We can draw a conclusion from the above analysis that spatial factors affect the club convergence of CEE of Chinese cities through spatial agglomeration and spillover. There is an obvious spatial correlation for China’s urban CEE which are “high-high agglomeration” and “low-low agglomeration.” Besides, there exists promotion effect from high-level CEE neighboring cities and inhibition effect from inefficient ones. Such promotion or inhibition effect could be summarized as spatial spillover effect. Due to the adjacent geographical location, convenient transportation, and frequent communication, the neighboring cities are more likely to share with each other in carbon emissions reduction technology and management experience. Additionally, for a city, the reduction policies of the surrounding cities are potentially useful reference. The positive spillover effect often occurs in the high-level agglomeration area, and the “drag effect” usually occurs in the low-level agglomeration area.

However, the solidification degree of clubs with intermediate CEE is relatively low. On the one hand, most cities with intermediate carbon emissions efficiency are scattered at the junction of high-level agglomeration area and low-level agglomeration area. There would be a more complex spatial effect that they may be positively affected by high-level neighboring cities and may also be hindered by low-level neighboring cities, thus resulting in unstable efficiency. On the other hand, the emissions reduction technology and management level of these cities are consistent with the mean level of the whole country. They have the possibility of either entering into high-level clubs or falling into low-level clubs.

Conclusions and policy recommendation

Using the newly compiled data of 262 Chinese cities from 2003 to 2016, we use the super-efficient SBM model to analyze the CEE of Chinese cities. Then we adopt the extended Markov and spatial Markov approaches to explore the club convergence characteristics and their spatial influence factors.

The results show that the CEE of Chinese cities has improved, especially for the western and northeastern. The efficiency of the northwest cities is low, while those of the central and coastal cities are relatively high. The urban CEE has certain spatial agglomeration characteristics. There exists significant club convergence in China’s urban CEE. The convergence degree between clubs varies significantly and is usually much higher in cities with high- and low-level carbon emissions efficiency. There is an obvious spatial correlation for China’s urban CEE which are “high-high agglomeration” and “low-low agglomeration.” Besides, the CEE between cities has a significant spatial effect. “Drag effect” usually occurs in the low-level agglomeration area, and positive spillover effect often occurs in the high-level agglomeration area.
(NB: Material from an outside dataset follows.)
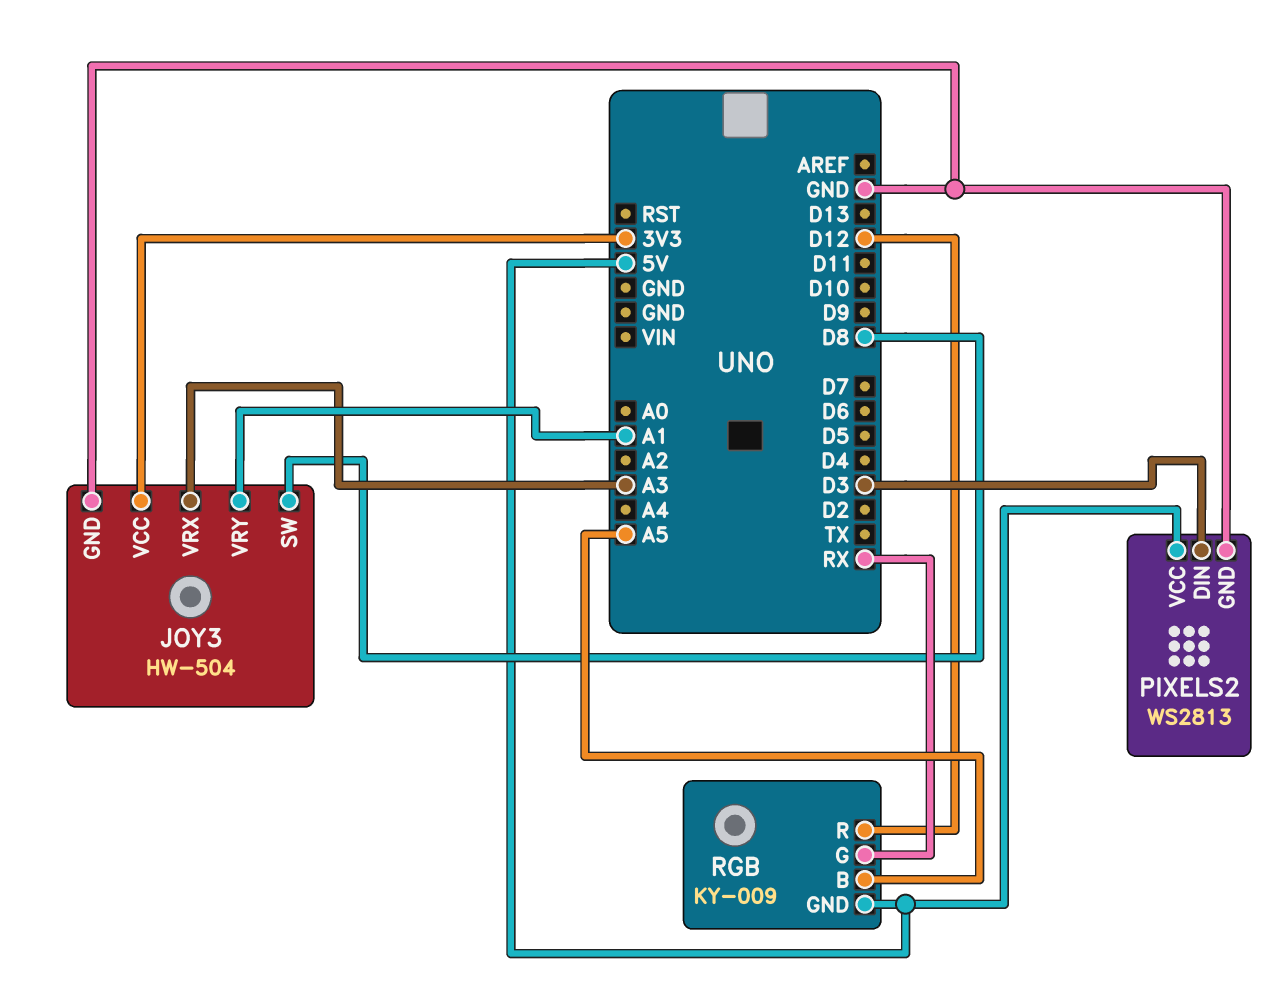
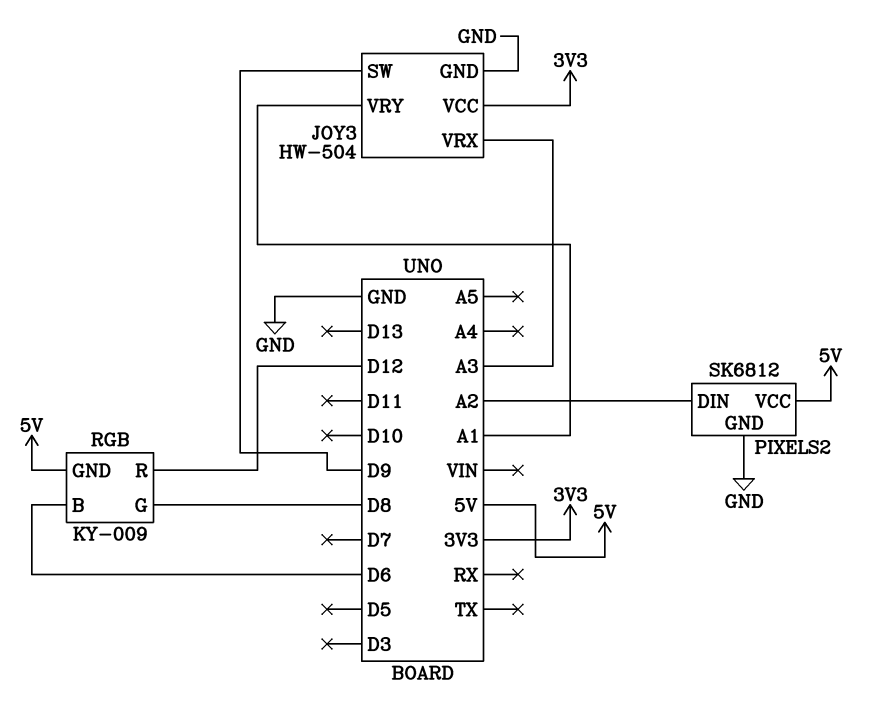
JOY3 pin SW: D8 -> D9
PIXELS2: WS2813 -> SK6812
PIXELS2 pin DIN: D3 -> A2
RGB pin B: A5 -> D6
RGB pin G: RX -> D8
Our analysis has some policy implications. To improve the CEE of low-level club cities and realize the coordinated and sustainable development of low-carbon economy, the “cross-border” cooperation and communication between cities in different clubs should be highly promoted. Technical cooperation of them will help improve the CEE, especially for the cities in the low-level club. To allow lower-level clubs to get more positive spillovers from high-level clubs, cities of high-level efficiency clubs, such as Xuchang and Xiaogan, should be encouraged to communicate more frequently with others. Since there exists a “low carbon efficiency trap” problem, the Chinese government should focus on strengthening the mitigation of carbon emissions in low-level areas. For the western region, it can be based on the green “Belt and Road” construction to promote the development of green investment and green financial system and to achieve a win-win situation between economic development and environmental sustainability. Moreover, the establishment of a national carbon market is also necessary, which can reduce the abatement cost of carbon emissions and promote the transformation of regional economic and industrial structure.